The appraisal is the deal
Every credible development conversation starts in the same place: the appraisal. Land or purchase price, build costs, professional fees, finance costs, contingency, projected Gross Development Value, expected sale or rental income. If those numbers don’t stack against a realistic margin — typically 20%+ on profit-on-cost for a sale exit — no amount of clever financing will rescue the scheme. We’ll happily run through an appraisal with you and tell you whether it works before any lender sees it.
When it does work, the finance structure usually looks like this:
- Day 1 drawdown to complete the purchase or release equity in land you already own.

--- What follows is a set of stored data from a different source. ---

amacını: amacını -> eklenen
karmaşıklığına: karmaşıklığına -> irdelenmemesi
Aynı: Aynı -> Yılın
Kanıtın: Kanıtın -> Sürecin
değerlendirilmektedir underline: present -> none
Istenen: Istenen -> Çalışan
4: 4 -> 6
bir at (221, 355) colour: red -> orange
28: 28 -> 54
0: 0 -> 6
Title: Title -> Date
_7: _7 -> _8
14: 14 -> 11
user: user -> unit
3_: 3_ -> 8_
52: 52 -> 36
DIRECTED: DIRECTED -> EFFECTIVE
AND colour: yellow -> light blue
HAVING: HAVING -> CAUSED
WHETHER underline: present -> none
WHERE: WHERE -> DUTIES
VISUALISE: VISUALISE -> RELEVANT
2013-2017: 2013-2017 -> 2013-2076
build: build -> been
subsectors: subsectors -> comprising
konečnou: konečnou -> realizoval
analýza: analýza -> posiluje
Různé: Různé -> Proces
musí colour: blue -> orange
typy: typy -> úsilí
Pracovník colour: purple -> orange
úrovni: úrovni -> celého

- Staged build drawdowns released against monitoring surveyor sign-off as agreed work stages complete (typically substructure, frame, weathertight, first fix, completion).

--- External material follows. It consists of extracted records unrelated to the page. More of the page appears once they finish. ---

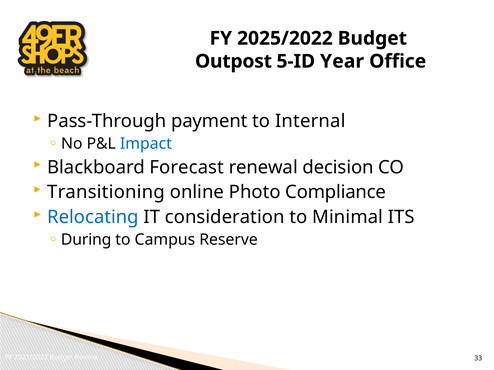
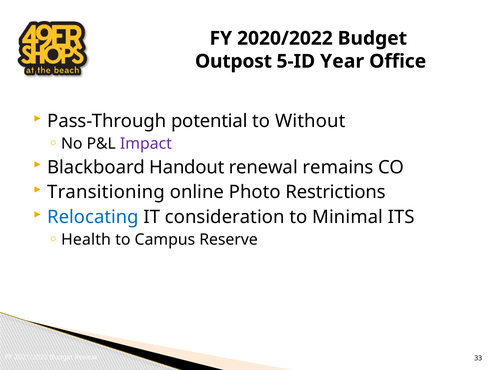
2025/2022: 2025/2022 -> 2020/2022
payment: payment -> potential
Internal: Internal -> Without
Impact colour: blue -> purple
Forecast: Forecast -> Handout
decision: decision -> remains
Compliance: Compliance -> Restrictions
During: During -> Health
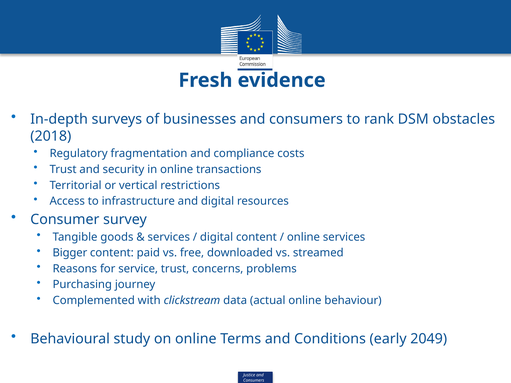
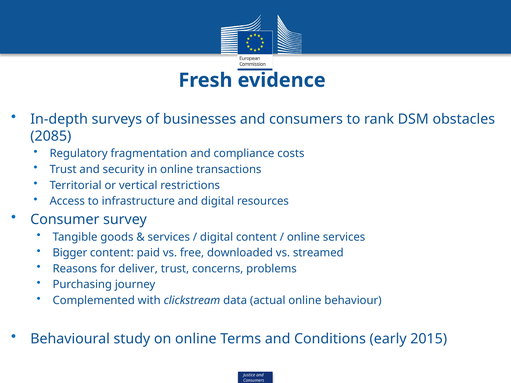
2018: 2018 -> 2085
service: service -> deliver
2049: 2049 -> 2015
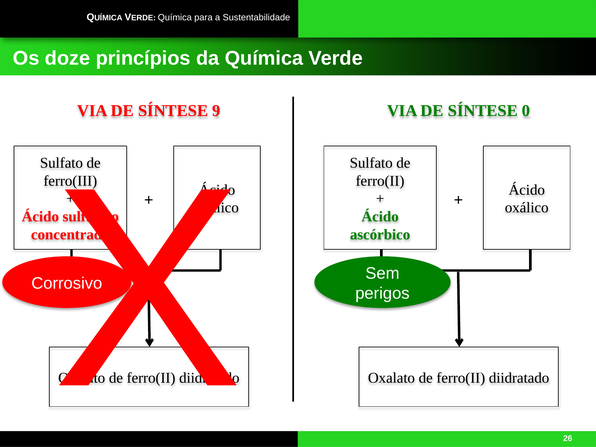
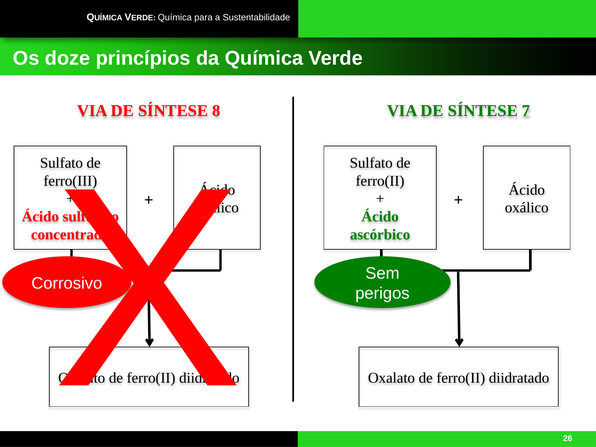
9: 9 -> 8
0: 0 -> 7
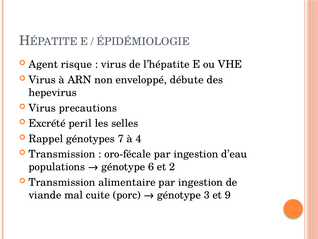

- Retained interest rolled up against the facility so you’re not making monthly payments from cash flow during the build.

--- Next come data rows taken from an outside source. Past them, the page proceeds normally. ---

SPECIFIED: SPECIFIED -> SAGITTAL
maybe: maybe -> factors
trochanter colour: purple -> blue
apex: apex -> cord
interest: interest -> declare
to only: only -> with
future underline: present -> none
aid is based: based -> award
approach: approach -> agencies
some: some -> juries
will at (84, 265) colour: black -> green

- Exit by sale of the completed scheme or refinance onto a term product — agreed in concept before drawdown so it’s not a scramble at the end.
Where we add value
Development lending is a small, specialist corner of the market. There are mainstream commercial lenders who occasionally do schemes, dedicated development funders for whom it’s their entire business, and a handful of specialist lenders for specific niches (small conversions, heavy refurbishment, regional focus). Pricing varies materially across them — the same scheme can attract very different terms depending on who you take it to, and there is no published comparison.
We know which lenders are currently active, which are tightening, which sectors are out of favour, and which schemes will pass without much friction. Where appropriate we’ll also flag where the scheme could be improved before finance is sought — a more credible main contractor, a tightened build programme, a better-evidenced GDV — because lender appetite improves materially when the appraisal looks tight rather than aspirational.
How we work a development case
We start with the scheme: site, drawings, planning status, costed build programme, GDV evidence, experience. From that we map the lender shortlist and indicative terms within a few working days. Where the case stacks, we run a formal process with the strongest two or three lenders in parallel so you have a real choice. We coordinate the monitoring surveyor, the legal work, the drawdowns, and we keep you informed in plain language right through to practical completion and exit.
If the case doesn’t stack, we’ll tell you that too — early, and with reasons. Development finance is unforgiving of schemes that didn’t add up to begin with.